Six concentrations of FAT 11127/C (Solophenyl Marine BL roh trocken) ranging from 20.6 to 5000.0 µg/plate were tested with strain Salmonella typhimurium TA 100 to determine the highest concentration to be used in the mutagenicity assay. The experiments were performed with and without metabolic activation. Normal background growth was observed. The numbers of revertant colonies were not reduced. From the results obtained, the highest concentration suitable for the mutagenicity test was selected to be 5000.0 µg/plate with and without metabolic activation.

Mutagenicity test, original experiment

In the experiments performed with and without metabolic activation, treatment of strains TA 98, TA 100, TA 102, TA 1535 and TA 1537 with FAT 11127/C did not lead to an increase in the incidence of histidine-prototrophic mutants in comparison with the negative control.

Mutagenicity test, confirmatory experiment:

Since the purity of the test material is about 80%, in this experimental part the concentration range of 77.2 to 6250.0 µg/plate was used. In the experiments performed with and without metabolic activation for strains TA 100, TA 102, TA 1535 and TA 1537, no increase in the incidence of either histidine-prototrophic mutants was observed in comparison with the negative control. However, in the experiment with strain TA 98 without metabolic activation, a marginal increase in the number of back-mutants was observed at the concentration of 6250 µg/plate. No effect was seen in the corresponding experiment with microsomal activation.

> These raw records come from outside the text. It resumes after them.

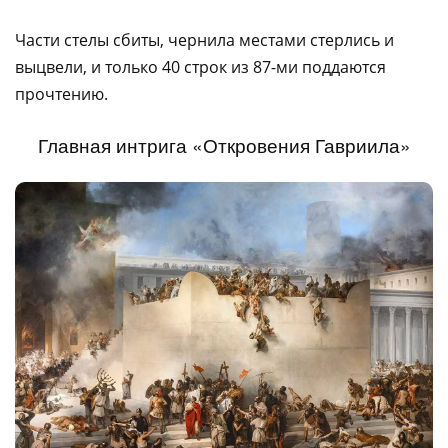
Части стелы сбиты, чернила местами стерлись и
выцвели, и только 40 строк из 87-ми поддаются
прочтению.
Главная интрига «Откровения Гавриила»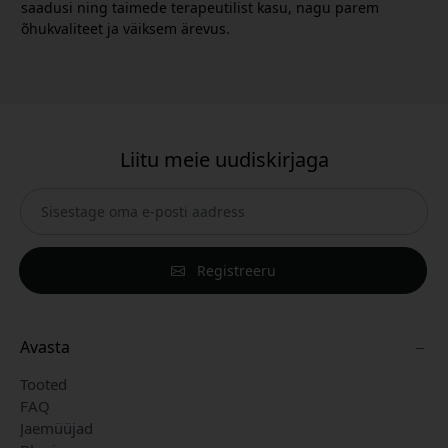
saadusi ning taimede terapeutilist kasu, nagu parem
õhukvaliteet ja väiksem ärevus.
Liitu meie uudiskirjaga
Registreeru
Avasta
Tooted
FAQ
Jaemüüjad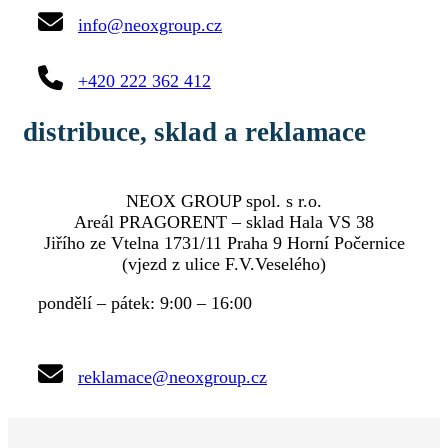
info@neoxgroup.cz
+420 222 362 412
distribuce, sklad a reklamace
NEOX GROUP spol. s r.o.
Areál PRAGORENT – sklad Hala VS 38
Jiřího ze Vtelna 1731/11 Praha 9 Horní Počernice
(vjezd z ulice F.V.Veselého)
pondělí – pátek: 9:00 – 16:00
reklamace@neoxgroup.cz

Mutagenicity test, confirmatory experiment 2 :

To confirm the effect observed in the first confirmatory without metabolic activation on strain TA 98, this experiment was repeated. Again, a marginal increase in the number of back-mutants was registered at the highest concentration.

In the mutagenicity tests normal background growth was observed with all strains at all concentrations. The numbers of revertant colonies were not reduced. The test substance exerted no toxic effect on the growth of the bacteria.

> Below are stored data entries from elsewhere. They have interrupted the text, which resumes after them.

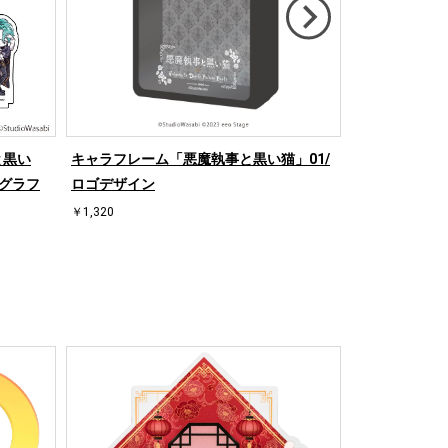
と黒い
キャラフレーム「悪魔執事と黒い猫」01/
アクリルスタ
(グラフ
ロゴデザイン
3/黒のお茶会v
式イラスト)
￥1,320
￥1,815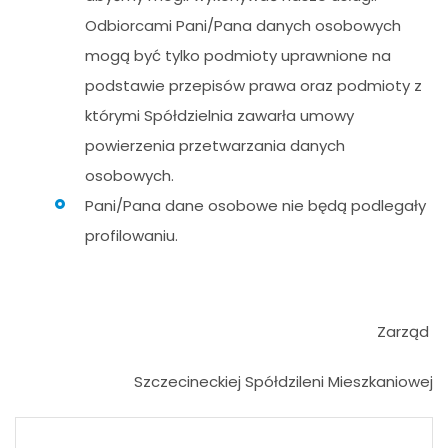
Odbiorcami Pani/Pana danych osobowych
mogą być tylko podmioty uprawnione na
podstawie przepisów prawa oraz podmioty z
którymi Spółdzielnia zawarła umowy
powierzenia przetwarzania danych
osobowych.
Pani/Pana dane osobowe nie będą podlegały
profilowaniu.
Zarząd
Szczecineckiej Spółdzileni Mieszkaniowej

There were no known circumstances or occurrences in this study that were considered to have affected the quality or integrity of the test data.

Applicant's summary and conclusion

Conclusions:
FAT 11127/C exerted a marginal mutagenic effect in strain TA 98 without metabolic activation.
Executive summary:

FAT 11127/C was tested for mutagenic effects in vitro in histidine-requiring strains of Salmonella typhimurium viz TA 98, TA 100, TA 102, TA 1535 and TA 1537 according to OECD Guideline 471. The test was performed with and without the addition of rat-liver post mitochondrial supernatant (S9 fraction) as an extrinsic metabolic activation system. The compound was tested as a suspension in DMSO at five concentrations in the range of 312.5 to 5000.0 µg/plate in the presence and absence of a metabolic activation system.

 

In order to confirm the results, the experiments were repeated with and without metabolic activation at five concentrations in the range of 77.2 to 6250.0 µg/plate. Each strain was additionally tested in the presence and in the absence of a metabolic activation system with a suitable, known mutagen as positive control.

 

In both experiments, performed with and without metabolic activation, none of the tested concentrations of FAT 11127/C led to an increase in the incidence of histidine-prototrophic mutants by comparison with the negative control with strains TA 100, TA 102, TA 1535 and TA 1537. With strain TA 98, however, a slight increase in the number of histidine-prototrophic mutants was observed in the experiments without metabolic activation at the concentration of 6250.0 µg/plate. No effect was seen in the corresponding experiment with metabolic activation. In order to confirm the effect observed in the first confirmatory without metabolic activation on strain TA 98, this experiment was repeated. Again a marginal increase in the number of back-mutants was registered at the highest concentration.

Hence it can be concluded that, based on the results of these experiments and on standard evaluation criteria, FAT 11127/C (Solophenyl Marine BL roh trocken) exerted a marginal mutagenic effect in strain TA 98 without metabolic activation.